The nightly rehearsals and weekend concerts wreaked havoc with my social life, not to mention my study hours. I was so terrified of playing an unintended “solo” that I spent my time in the orchestra mostly trying not to be heard. But in some ways these were good music times for me: my father was the violin instructor at the college I attended, and I signed up for classes from him. On Friday afternoons, when it was time for my lesson, he would suggest that we go back home and do the lesson there. But I, knowing what would inevitably happen once we arrived—the phone would ring, my mother would have to be driven somewhere, somebody would drop by—insisted on having my lesson on campus, in a real classroom, like a regular student.
He must have liked what he heard during those lessons, because one day he announced that he and I were going to play the Bach Double Violin Concerto at the college’s weekly assembly. (In those by-gone days, it was usual for the undergraduate student body to convene for cultural events.)
Both flattered and terrified, I practiced hard. He and I rehearsed together a few times, and I got some pointers on ensemble playing (don’t play loud all the time; listen to the other voice). The day came. I did my best and even enjoyed it, in a strange way. The audience clapped and clapped--the Bach Double is an easy work to like—and one former boyfriend confessed that he had wept during the slow movement. I was pleased, and yet…
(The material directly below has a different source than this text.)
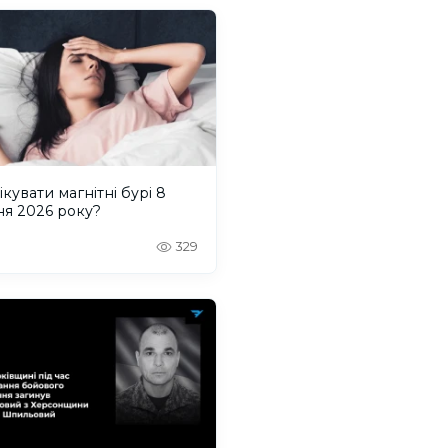
ікувати магнітні бурі 8
ня 2026 року?
329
I was living at home, cleaning the house, doing the ironing, babysitting my sister, and giving private language lessons. I was taking a full academic load, majoring in Biology and French. I got only one credit for my violin courses, but worked harder on that than on all the rest.
Compared to the violin, the rest of college—the life cycle of the blood fluke, the dissected dogshark, even the poetry of Mallarmé--seemed relatively straightforward. I longed to sit with my classmates drinking coffee in the snack bar in the afternoons, listening to Frank Sinatra and smoking an occasional cigarette. I longed to walk the leaf-strewn campus paths with a boy at my side, like a regular American college student. The violin had to go.
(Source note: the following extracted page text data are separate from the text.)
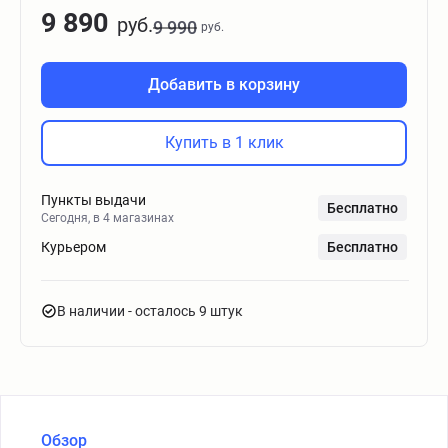
9 890
руб.
9 990
руб.
Добавить в корзину
Купить в 1 клик
Пункты выдачи
Бесплатно
Сегодня, в 4 магазинах
Курьером
Бесплатно
В наличии
- осталось 9 штук
Обзор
All this was half a century ago. I am now a married lady, in my own house. And on a rainy afternoon, or even a sunny one, whether I am feeling melancholy or otherwise, I open my case and take out my plastic Yamaha alto recorder. I start with some basic tonalizations, remembering to hold my instrument up and minding my breath (which is the hairless equivalent of the bow). I struggle through some challenging bits by “Unknown 18th Century Masters” and cap things off with Georg PhilippTelemann, a composer who devoted himself to tormenting recorder players.
Before I know it, an hour has passed. I look forward to my lessons, and to playing duets and trios with friends. These days, nobody has to remind me to practice. As I swab the spit out of the instrument and put it away, I can hear faint laughter emanating from the woods behind the house, where my mother’s ashes are scattered.